> [GIVEN REQUEST] Write out every one of the following entries word for word, keeping each line unchanged.

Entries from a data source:
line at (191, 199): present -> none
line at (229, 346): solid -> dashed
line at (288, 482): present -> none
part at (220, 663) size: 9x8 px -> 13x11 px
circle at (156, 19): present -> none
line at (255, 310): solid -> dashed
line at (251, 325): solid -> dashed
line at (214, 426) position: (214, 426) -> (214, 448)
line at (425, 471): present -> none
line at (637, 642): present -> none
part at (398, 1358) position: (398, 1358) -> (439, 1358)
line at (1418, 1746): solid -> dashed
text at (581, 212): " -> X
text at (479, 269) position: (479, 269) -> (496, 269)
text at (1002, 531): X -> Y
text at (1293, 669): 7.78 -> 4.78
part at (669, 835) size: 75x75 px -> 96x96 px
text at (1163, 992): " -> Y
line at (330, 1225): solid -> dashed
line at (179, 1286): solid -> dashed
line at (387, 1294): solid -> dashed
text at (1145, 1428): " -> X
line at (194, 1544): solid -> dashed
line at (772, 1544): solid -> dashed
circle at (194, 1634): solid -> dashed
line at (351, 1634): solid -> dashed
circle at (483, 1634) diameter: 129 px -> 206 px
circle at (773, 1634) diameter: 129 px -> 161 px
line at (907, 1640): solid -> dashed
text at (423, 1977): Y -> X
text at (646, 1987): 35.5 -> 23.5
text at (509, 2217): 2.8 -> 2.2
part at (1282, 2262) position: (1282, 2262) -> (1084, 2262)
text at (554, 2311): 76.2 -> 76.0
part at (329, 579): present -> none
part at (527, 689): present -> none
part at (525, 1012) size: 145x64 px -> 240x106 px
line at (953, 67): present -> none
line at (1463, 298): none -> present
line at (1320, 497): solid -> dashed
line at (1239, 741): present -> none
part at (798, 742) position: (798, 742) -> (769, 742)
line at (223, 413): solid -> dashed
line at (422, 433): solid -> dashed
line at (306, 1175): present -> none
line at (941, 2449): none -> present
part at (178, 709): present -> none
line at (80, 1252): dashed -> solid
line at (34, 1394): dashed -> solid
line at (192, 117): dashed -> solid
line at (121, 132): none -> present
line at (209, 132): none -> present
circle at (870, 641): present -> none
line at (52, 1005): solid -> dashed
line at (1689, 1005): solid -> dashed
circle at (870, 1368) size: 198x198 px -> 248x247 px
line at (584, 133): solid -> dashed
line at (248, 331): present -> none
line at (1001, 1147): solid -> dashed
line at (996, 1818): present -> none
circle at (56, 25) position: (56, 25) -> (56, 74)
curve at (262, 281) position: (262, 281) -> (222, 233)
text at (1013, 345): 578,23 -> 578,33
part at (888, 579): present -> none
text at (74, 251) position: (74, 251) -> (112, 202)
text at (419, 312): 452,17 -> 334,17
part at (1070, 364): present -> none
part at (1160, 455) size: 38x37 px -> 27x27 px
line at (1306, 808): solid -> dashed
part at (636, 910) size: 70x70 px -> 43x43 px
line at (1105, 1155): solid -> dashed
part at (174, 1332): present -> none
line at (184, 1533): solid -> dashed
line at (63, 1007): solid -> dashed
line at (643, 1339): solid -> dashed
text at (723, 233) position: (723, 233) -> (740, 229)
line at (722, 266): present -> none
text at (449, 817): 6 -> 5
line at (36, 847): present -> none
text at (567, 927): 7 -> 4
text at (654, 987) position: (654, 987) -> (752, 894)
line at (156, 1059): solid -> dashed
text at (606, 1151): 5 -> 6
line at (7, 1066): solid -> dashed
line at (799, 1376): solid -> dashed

> [SOLUTION TO THE PROBLEM]
line at (191, 199): present -> none
line at (229, 346): solid -> dashed
line at (288, 482): present -> none
part at (220, 663) size: 9x8 px -> 13x11 px
circle at (156, 19): present -> none
line at (255, 310): solid -> dashed
line at (251, 325): solid -> dashed
line at (214, 426) position: (214, 426) -> (214, 448)
line at (425, 471): present -> none
line at (637, 642): present -> none
part at (398, 1358) position: (398, 1358) -> (439, 1358)
line at (1418, 1746): solid -> dashed
text at (581, 212): " -> X
text at (479, 269) position: (479, 269) -> (496, 269)
text at (1002, 531): X -> Y
text at (1293, 669): 7.78 -> 4.78
part at (669, 835) size: 75x75 px -> 96x96 px
text at (1163, 992): " -> Y
line at (330, 1225): solid -> dashed
line at (179, 1286): solid -> dashed
line at (387, 1294): solid -> dashed
text at (1145, 1428): " -> X
line at (194, 1544): solid -> dashed
line at (772, 1544): solid -> dashed
circle at (194, 1634): solid -> dashed
line at (351, 1634): solid -> dashed
circle at (483, 1634) diameter: 129 px -> 206 px
circle at (773, 1634) diameter: 129 px -> 161 px
line at (907, 1640): solid -> dashed
text at (423, 1977): Y -> X
text at (646, 1987): 35.5 -> 23.5
text at (509, 2217): 2.8 -> 2.2
part at (1282, 2262) position: (1282, 2262) -> (1084, 2262)
text at (554, 2311): 76.2 -> 76.0
part at (329, 579): present -> none
part at (527, 689): present -> none
part at (525, 1012) size: 145x64 px -> 240x106 px
line at (953, 67): present -> none
line at (1463, 298): none -> present
line at (1320, 497): solid -> dashed
line at (1239, 741): present -> none
part at (798, 742) position: (798, 742) -> (769, 742)
line at (223, 413): solid -> dashed
line at (422, 433): solid -> dashed
line at (306, 1175): present -> none
line at (941, 2449): none -> present
part at (178, 709): present -> none
line at (80, 1252): dashed -> solid
line at (34, 1394): dashed -> solid
line at (192, 117): dashed -> solid
line at (121, 132): none -> present
line at (209, 132): none -> present
circle at (870, 641): present -> none
line at (52, 1005): solid -> dashed
line at (1689, 1005): solid -> dashed
circle at (870, 1368) size: 198x198 px -> 248x247 px
line at (584, 133): solid -> dashed
line at (248, 331): present -> none
line at (1001, 1147): solid -> dashed
line at (996, 1818): present -> none
circle at (56, 25) position: (56, 25) -> (56, 74)
curve at (262, 281) position: (262, 281) -> (222, 233)
text at (1013, 345): 578,23 -> 578,33
part at (888, 579): present -> none
text at (74, 251) position: (74, 251) -> (112, 202)
text at (419, 312): 452,17 -> 334,17
part at (1070, 364): present -> none
part at (1160, 455) size: 38x37 px -> 27x27 px
line at (1306, 808): solid -> dashed
part at (636, 910) size: 70x70 px -> 43x43 px
line at (1105, 1155): solid -> dashed
part at (174, 1332): present -> none
line at (184, 1533): solid -> dashed
line at (63, 1007): solid -> dashed
line at (643, 1339): solid -> dashed
text at (723, 233) position: (723, 233) -> (740, 229)
line at (722, 266): present -> none
text at (449, 817): 6 -> 5
line at (36, 847): present -> none
text at (567, 927): 7 -> 4
text at (654, 987) position: (654, 987) -> (752, 894)
line at (156, 1059): solid -> dashed
text at (606, 1151): 5 -> 6
line at (7, 1066): solid -> dashed
line at (799, 1376): solid -> dashed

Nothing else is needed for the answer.